Image processing continues to become increasingly important in areas like computer vision, computational photography, and augmented reality, and there is great demand to deploy these algorithms on mobile platforms. A heterogeneous system containing processors and custom accelerators makes a promising platform due to its high performance and energy efficiency. However, designing and programming such systems is hard. We extend the image processing language Halide to map applications to an efficient heterogeneous system target. Based on these extensions, we build a system offering a high level interface for defining hardware and software implementations simultaneously, greatly raising the level of design automation and enabling a large space for co-optimizing hardware and software as well.
Experimental results show that Xilinx ZYNQ designs produced by our system achieve up to 6x performance speedup and 38x energy efficiency compared to NVIDIA Tegra K1’s CPUs, and 3.5x performance speedup with 12x energy efficiency compared to a K1’s GPU.

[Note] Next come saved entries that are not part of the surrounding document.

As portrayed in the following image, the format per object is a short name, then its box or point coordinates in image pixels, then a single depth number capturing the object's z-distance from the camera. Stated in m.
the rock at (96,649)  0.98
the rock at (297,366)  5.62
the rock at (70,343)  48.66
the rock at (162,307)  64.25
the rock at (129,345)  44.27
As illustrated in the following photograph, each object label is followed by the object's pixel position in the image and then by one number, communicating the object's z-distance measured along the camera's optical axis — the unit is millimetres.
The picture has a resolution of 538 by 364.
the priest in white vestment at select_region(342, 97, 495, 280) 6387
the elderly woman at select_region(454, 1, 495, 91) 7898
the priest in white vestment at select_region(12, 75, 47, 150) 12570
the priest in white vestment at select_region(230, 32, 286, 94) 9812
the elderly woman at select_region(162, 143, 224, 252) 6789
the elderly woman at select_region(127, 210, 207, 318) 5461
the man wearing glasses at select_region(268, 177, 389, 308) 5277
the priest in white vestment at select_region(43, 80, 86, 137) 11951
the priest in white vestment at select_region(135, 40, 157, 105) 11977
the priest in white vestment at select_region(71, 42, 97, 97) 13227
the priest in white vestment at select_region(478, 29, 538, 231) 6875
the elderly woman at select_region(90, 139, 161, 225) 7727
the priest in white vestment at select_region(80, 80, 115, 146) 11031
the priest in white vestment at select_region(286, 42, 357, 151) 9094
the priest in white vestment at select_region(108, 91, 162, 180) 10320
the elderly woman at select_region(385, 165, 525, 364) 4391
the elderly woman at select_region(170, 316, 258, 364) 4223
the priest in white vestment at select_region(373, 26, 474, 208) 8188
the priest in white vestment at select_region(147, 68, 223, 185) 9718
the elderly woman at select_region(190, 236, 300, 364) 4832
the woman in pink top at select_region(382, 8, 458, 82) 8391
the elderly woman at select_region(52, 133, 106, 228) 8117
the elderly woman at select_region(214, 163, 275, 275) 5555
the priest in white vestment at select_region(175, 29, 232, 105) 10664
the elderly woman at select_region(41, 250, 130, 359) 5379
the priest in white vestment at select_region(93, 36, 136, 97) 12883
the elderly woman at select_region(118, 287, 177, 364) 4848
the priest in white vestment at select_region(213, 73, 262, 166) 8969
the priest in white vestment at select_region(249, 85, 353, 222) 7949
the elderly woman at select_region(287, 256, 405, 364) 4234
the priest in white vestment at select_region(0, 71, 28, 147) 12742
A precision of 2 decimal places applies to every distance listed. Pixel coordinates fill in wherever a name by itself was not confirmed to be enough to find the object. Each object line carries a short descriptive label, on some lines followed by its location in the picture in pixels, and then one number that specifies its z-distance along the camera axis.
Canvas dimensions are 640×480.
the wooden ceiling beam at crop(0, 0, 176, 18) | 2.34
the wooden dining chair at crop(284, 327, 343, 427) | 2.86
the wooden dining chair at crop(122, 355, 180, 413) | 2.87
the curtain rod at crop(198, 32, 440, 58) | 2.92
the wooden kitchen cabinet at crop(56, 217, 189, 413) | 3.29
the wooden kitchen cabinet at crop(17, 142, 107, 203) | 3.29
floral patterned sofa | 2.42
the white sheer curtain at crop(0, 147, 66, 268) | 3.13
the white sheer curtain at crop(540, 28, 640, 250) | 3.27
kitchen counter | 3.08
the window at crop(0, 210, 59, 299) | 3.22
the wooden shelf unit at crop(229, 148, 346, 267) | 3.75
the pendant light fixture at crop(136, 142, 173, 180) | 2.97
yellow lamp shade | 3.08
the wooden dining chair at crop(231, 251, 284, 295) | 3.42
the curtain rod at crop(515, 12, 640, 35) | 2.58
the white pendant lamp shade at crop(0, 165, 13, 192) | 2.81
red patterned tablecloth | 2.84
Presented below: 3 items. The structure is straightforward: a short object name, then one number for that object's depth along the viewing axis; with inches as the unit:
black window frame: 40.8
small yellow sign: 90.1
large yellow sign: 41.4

In our design methodology, an application is first prototyped in Halide with CPU schedules, which serves as a gold model for the rest design stages. Next, with a new scheduling extension, the algorithm in the prototype can be mapped to a heterogeneous system. A compiler tool then produces HLS code for the specialized hardware engines, along with verification collateral. The compiler also produces the software programs running on the host linux OS, which contain the sequential part of the workloads with access to the hardware for acceleration. After the design is implemented using third-party HLS/FPGA tools, the generated program appears to the user as a single C ABI function, callable from userland on the CPU cores.